#### TASK OBJECTIVE
For each line of the data below that holds "return", copy the line.

#### SUPPLIED RECORDS
◆ ◆ ◆

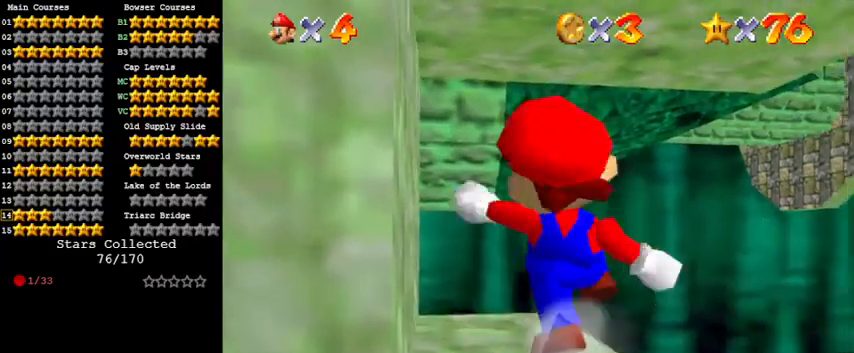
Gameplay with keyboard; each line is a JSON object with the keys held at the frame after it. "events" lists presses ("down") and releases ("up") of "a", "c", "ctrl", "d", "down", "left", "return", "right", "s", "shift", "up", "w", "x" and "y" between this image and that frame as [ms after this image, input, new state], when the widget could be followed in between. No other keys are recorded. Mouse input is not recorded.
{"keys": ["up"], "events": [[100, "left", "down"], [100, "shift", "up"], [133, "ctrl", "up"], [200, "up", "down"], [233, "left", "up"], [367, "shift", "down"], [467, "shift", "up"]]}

◆ ◆ ◆

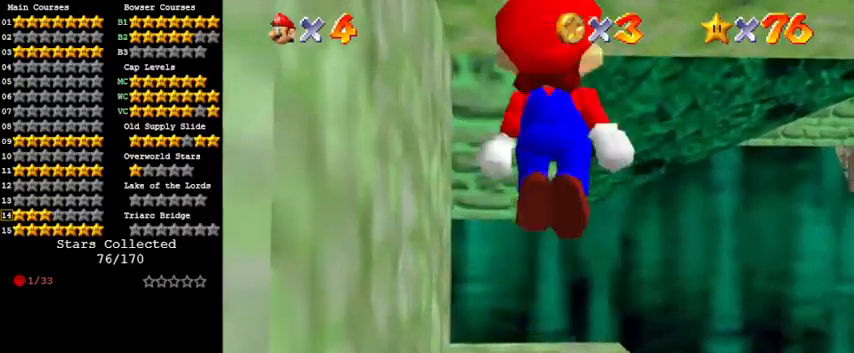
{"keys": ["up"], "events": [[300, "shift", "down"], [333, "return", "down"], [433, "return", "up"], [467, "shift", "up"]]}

◆ ◆ ◆

#### TASK OUTPUT
Gameplay with keyboard; each line is a JSON object with the keys held at the frame after it. "events" lists presses ("down") and releases ("up") of "a", "c", "ctrl", "d", "down", "left", "return", "right", "s", "shift", "up", "w", "x" and "y" between this image and that frame as [ms after this image, input, new state], when the widget could be followed in between. No other keys are recorded. Mouse input is not recorded.
{"keys": ["up"], "events": [[300, "shift", "down"], [333, "return", "down"], [433, "return", "up"], [467, "shift", "up"]]}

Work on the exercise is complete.